Tomás Moreno: «’Le rhinocéros’ de Eugène Ionesco ¿Una obra de ‘teatro del absurdo’ o un ‘apólogo’ con mensaje actual?»

Hoy día, el deber primero y quizá único del filósofo es defender al hombre contra esa extraordinaria tentación hacia la inhumanidad a que tantos seres humanos han cedido casi sin darse cuenta de ello” (Gabriel Marcel, Los hombres contra lo humano).

I. En una pequeña ciudad francesa aparece un día un rinoceronte. Luego otro, y otro, y otro… Son los ciudadanos mismos que se están transformando en animales irracionales. Bérenger, el protagonista, visita a su amigo, Juan, que parece estar enfermo. El diálogo entre ambos, poco a poco, pone de manifiesto que a Juan le está ocurriendo algo, un cambio, una transformación (como le sucedió al personaje de Kafka de La metamorfosis, Gregor Samsa, al despertarse una mañana convertido en un monstruoso insecto) (1). Aluden en la conversación a un amigo común, Boeuf (cuyo significado en francés es “carne de res”: de buey o vacuna), que se ha convertido en rinoceronte.
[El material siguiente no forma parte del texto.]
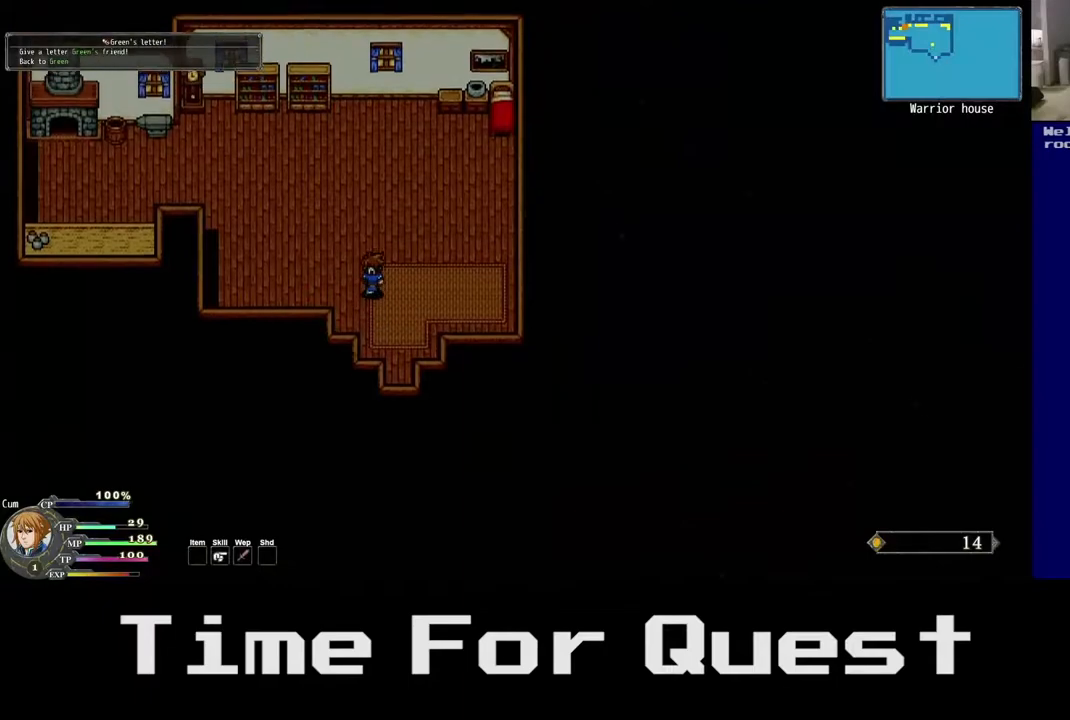
{"buttons": [], "right_stick": "center", "events": []}
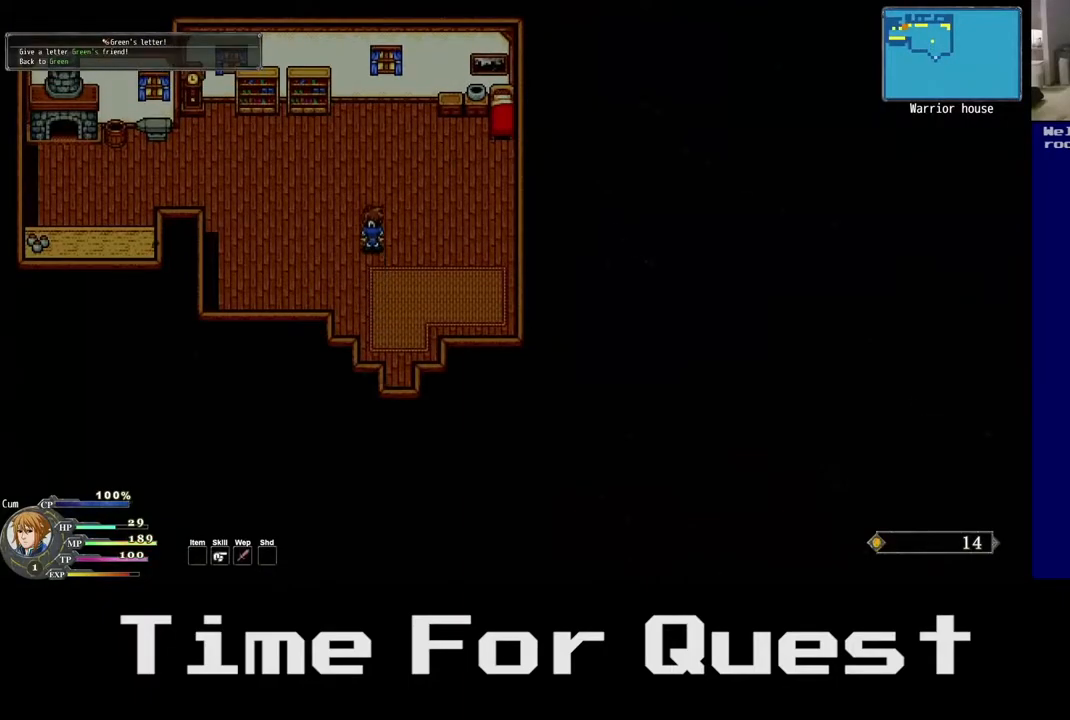
{"buttons": [], "right_stick": "center", "events": []}
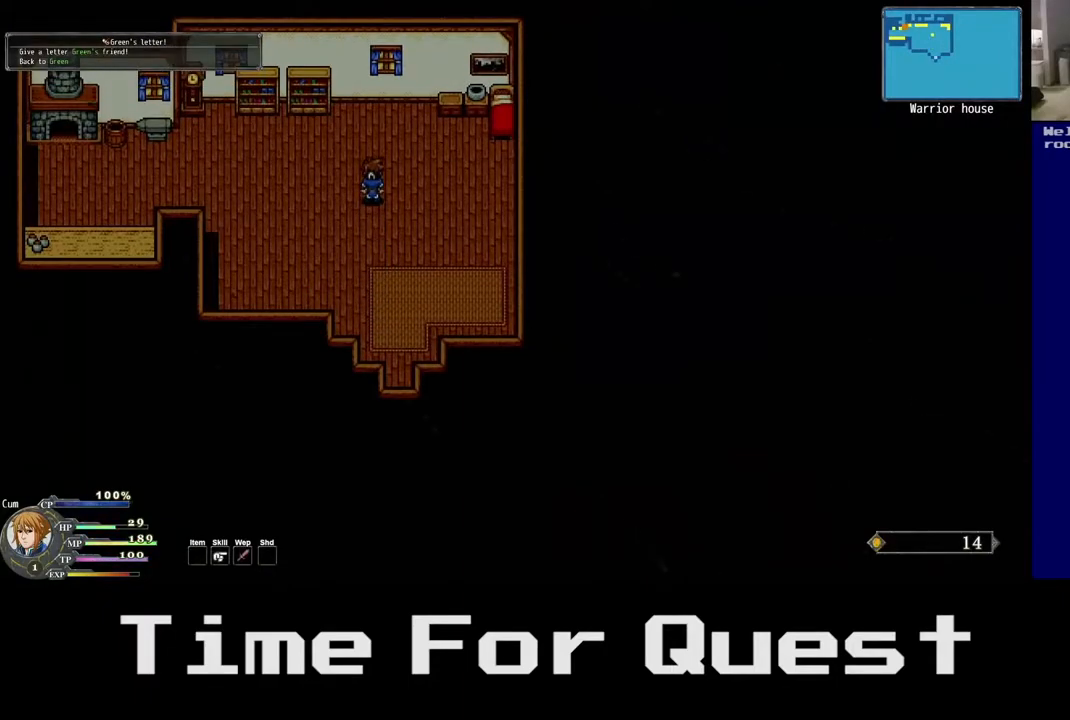
{"buttons": ["DPAD_RIGHT"], "right_stick": "center", "events": [[133, "DPAD_RIGHT", "down"]]}
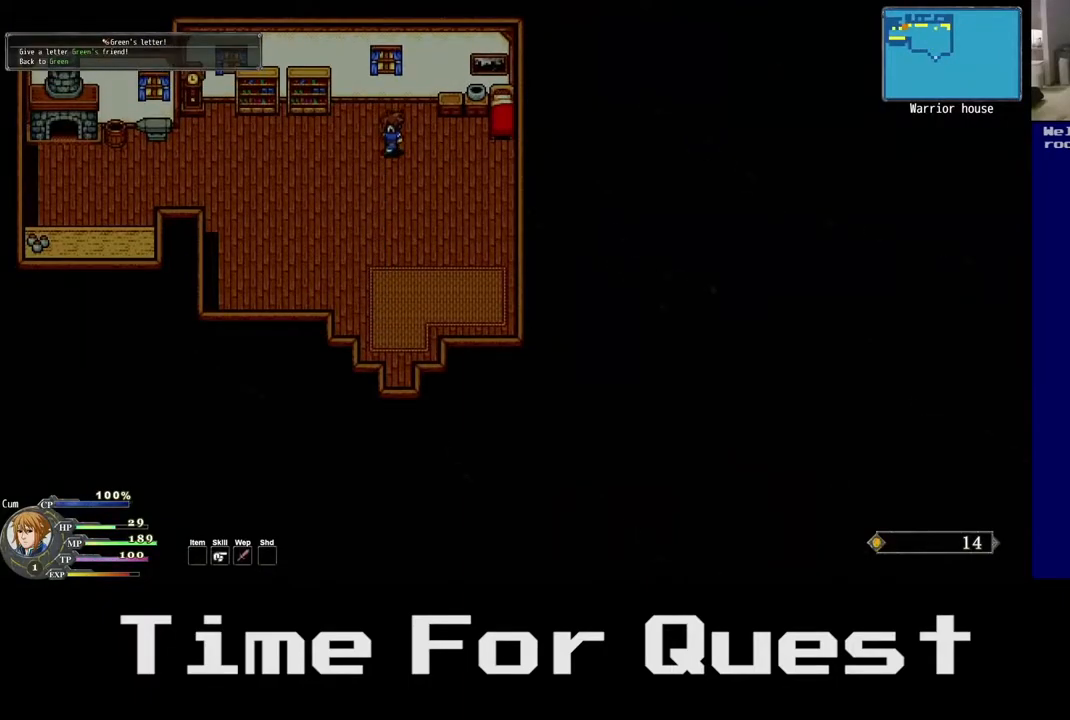
{"buttons": ["DPAD_RIGHT"], "right_stick": "center", "events": []}
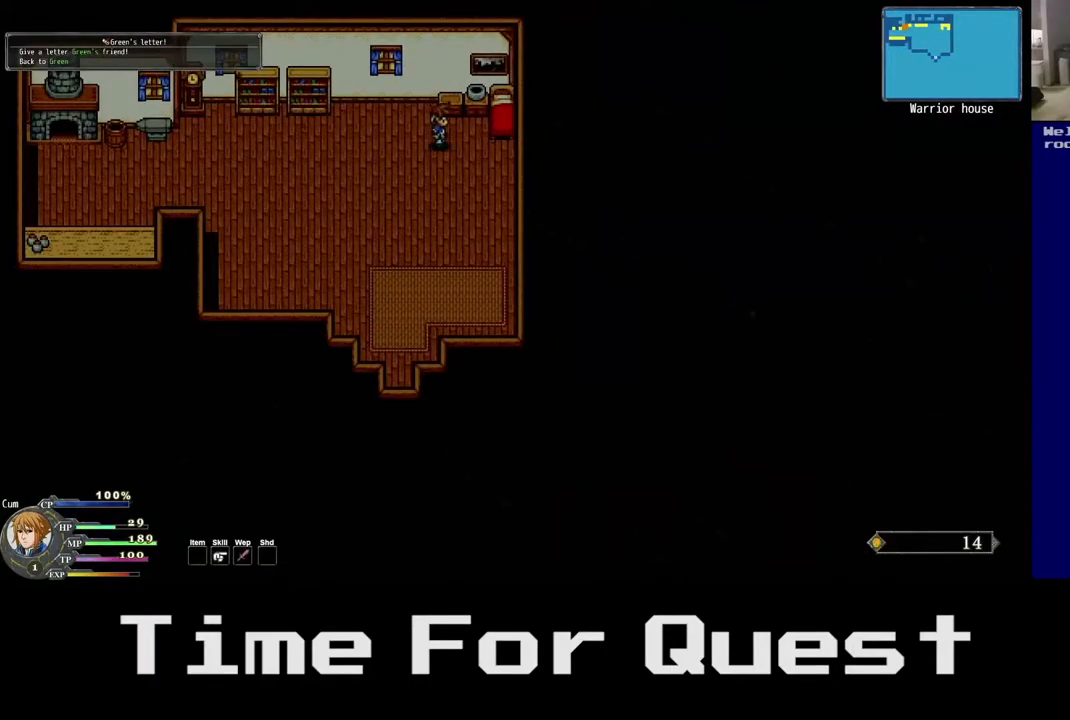
{"buttons": ["A", "DPAD_RIGHT"], "right_stick": "center", "events": [[500, "A", "down"]]}
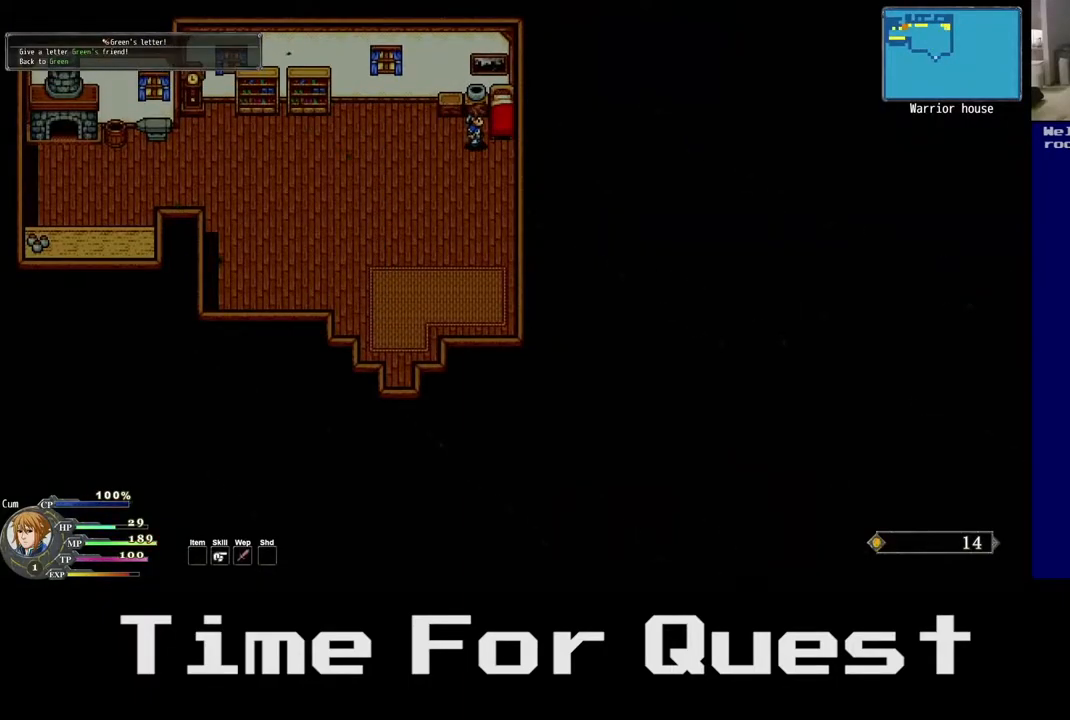
{"buttons": ["DPAD_RIGHT"], "right_stick": "center", "events": [[183, "A", "up"]]}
Juan, su interlocutor, no encuentra nada extraño en el cambio o mutación animalesca del amigo: ¡Le digo que no esta tan mal! Después de todo, los rinocerontes son criaturas como nosotros, que tienen derecho a la vida tanto como nosotros, afirma convencido.

Poco después, en una escena característica del “non sense” más acendrado, observamos a Juan, yendo y viniendo por la habitación, entrando y saliendo del cuarto de baño; su piel se ha vuelto verdosa y tiene un bulto en la frente. La conversación incide en una temática crucial que nos revela claramente la posición antagónica de ambos amigos ante la extraña e inquietante transformación colectiva que se está produciendo en la ciudad. Bérenger considera que la conducta y mentalidad de esos conciudadanos, transformados en rinocerontes, es peligrosa, destructiva e inmoral; Juan, por su parte, afirma no ver nada anormal en todo ello.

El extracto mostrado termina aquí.